There are few provisions to ensure accountability and transparency for private schools’ use of taxpayer funds in the program. Curricular standards for voucher schools don’t exist, monitoring of academic outcomes are not adequate by most educators’ standards, and financial oversight is weak compared with how the state monitors tax dollars flowing to other types of nonprofit organizations.

Despite growing concerns over the lack of adequate and appropriate standards for accountability and transparency over the use of public funds at the more than 300 private schools receiving vouchers—93 percent of which are religious schools—lawmakers plan to spend $1 billion on school vouchers over the next decade.

Just a handful of top voucher schools are required to provide taxpayers with some clues about how they are spending funds. Those that receive more than $300,000 in voucher funds in a school year must submit a financial review. For 2015-16, only three of the state’s 328 participating voucher schools met that threshold.

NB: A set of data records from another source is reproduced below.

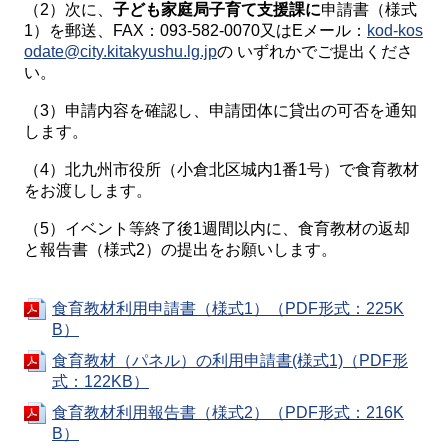
（2）次に、
子ども
家庭局子育て支援課
に
申請書（様式
1）を郵送、FAX：093-582-0070又はEメール：
kod-kos
odate@city.kitakyushu.lg.jp
の いずれかでご提出くださ
い。
（3）申請内容を確認し、申請団体に貸出の可否を通知
します。
（4）北九州市役所（小倉北区城内1番1号）で食育教材
をお渡しします。
（5）イベント等終了後1週間以内に、食育教材の返却
と報告書（様式2）の提出をお願いします。
食育教材利用申請書（様式1）（PDF形式：225K
B）
食育教材（パネル）の利用申請書(様式1)（PDF形
式：122KB）
食育教材利用報告書（様式2）（PDF形式：216K
B）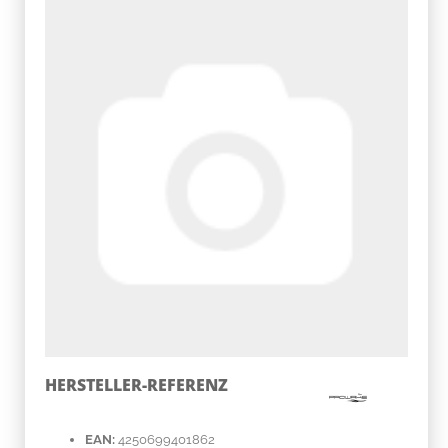
HERSTELLER-REFERENZ
EAN:
4250699401862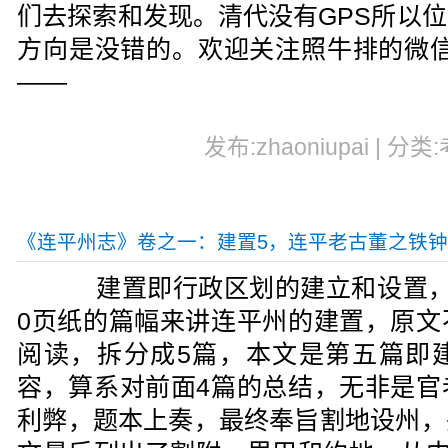
们去探索和发现。清代没有GPS所以
方向是没错的。欢迎关注照牛排的微信公众号
——
发布:zhaoniupai | 分类
《连平州志》卷之一：建置5，连平老古董之铁
建置即行政区划的建立和设置，
0页纸的篇幅来讲连平州的建置，原文
阅读，拆分成5篇，本文是第五篇即
容，算系对前面4篇的总结，无非是官
利弊，题本上奏，最终奉旨割地设州，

While Trinity Christian was one of those, the financial review submitted for the 2015-16 school year didn’t meet “generally accepted accounting principles,” the NC State Education Assistance Authority said in February. The Authority noted that a balance sheet and a statement of cash flows were not included in a very thin set of financial documents. The school and the Authority are in talks now about a new deadline for the school to submit a revised, complete financial review.

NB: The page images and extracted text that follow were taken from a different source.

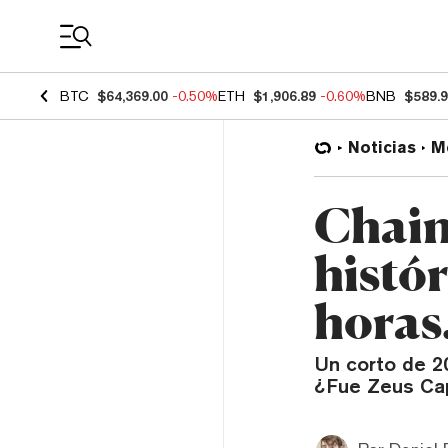
Coin Prices
BTC
$64,369.00
-0.50%
ETH
$1,906.89
-0.60%
BNB
$589.
Noticias
M
Chain
histó
horas
Un corto de 2
¿Fue Zeus Cap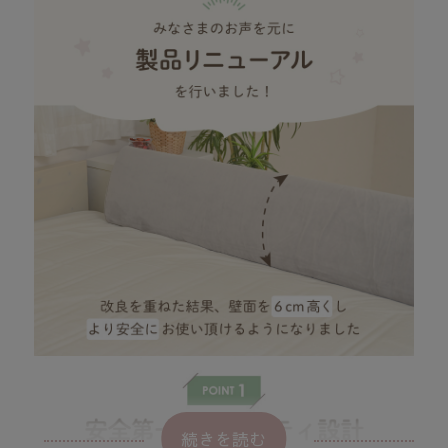
続きを読む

One note did standout in the financial documents Trinity Christian did submit, under a section labeled “Payroll Taxes.”

“The organization has filed an election for exemption from employer social security taxes by certifying that it is a church controlled organization which is opposed for religious reasons to the payment of social security taxes. Therefore, no expenses for payroll taxes are reflected in the financial statement.”

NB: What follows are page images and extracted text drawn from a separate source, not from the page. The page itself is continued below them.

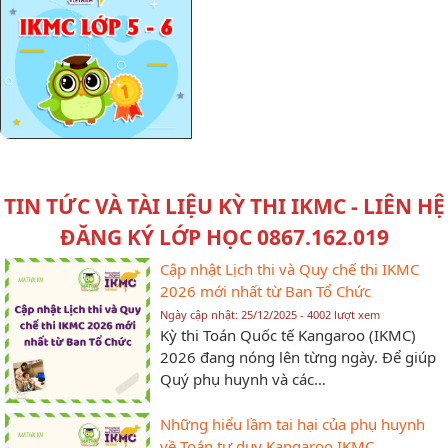
TIN TỨC VÀ TÀI LIỆU KỲ THI IKMC - LIÊN HỆ
ĐĂNG KÝ LỚP HỌC 0867.162.019
Cập nhật Lịch thi và Quy chế thi IKMC
2026 mới nhất từ Ban Tổ Chức
Ngày cập nhật: 25/12/2025 - 4002 lượt xem
Kỳ thi Toán Quốc tế Kangaroo (IKMC)
2026 đang nóng lên từng ngày. Để giúp
Quý phụ huynh và các…
Những hiểu lầm tai hại của phụ huynh
về Toán tư duy Kangaroo IKMC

It’s not clear if the federal government granted this exception to Trinity Christian. What is clear is that the school, which has received $1.24 million in taxpayer-funded state vouchers since 2014, says it is opposed on religious grounds to the payment of taxes. Records reveal it has been less than fully cooperative over the past 25 years when it comes to paying payroll taxes to both  North Carolina and the federal government—and, according to records has at times allegedly failed to do so altogether.

Strengthening accountability and transparency

A bipartisan group of North Carolina state senators acknowledge that the state’s voucher program needs to be more accountable to the public.

A bill filed in the state Senate, “NC Comprehensive School Accountability,” seeks to strengthen oversight for the voucher program, but it only deals with limiting the choices of standardized tests private schools can administer in an effort to make students’ academic progress more comparable and more easily understood.

Sen. David Curtis (R-Gaston), one of the bill’s sponsors, says he’d like to do more.

“If what you’re saying is entirely accurate,” Curtis said about the financial concerns presented by the Trinity Christian case, “we will look at tightening financial oversight. I’ll commit that to you,” he said.

One step in the right direction, said Durham CPA Mig Murphy Sistrom whose firm specializes in nonprofit tax advice, would be  to require voucher schools to be subject to the same kind of financial oversight that the state requires of most organizations receiving state grants.

Among many requirements for organizations that receive state funds, which includes the promise of opening up your books at any time to the NC State Auditor for review, there’s also this one: A statement of no overdue tax debts.

While such a provision might not have caught Trinity Christian’s past instances of tax delinquency, it could have revealed the school’s most recent financial questions prior to the state sending millions to the school through vouchers.

With bill introduction and action deadlines approaching, there’s not much time left for new bills to be heard in the state legislature.

“It will need to be heard in the next two weeks,” Curtis said late last week, if his bill to improve voucher accountability is to survive the legislative session—and bring any improved financial oversight is to the school voucher program.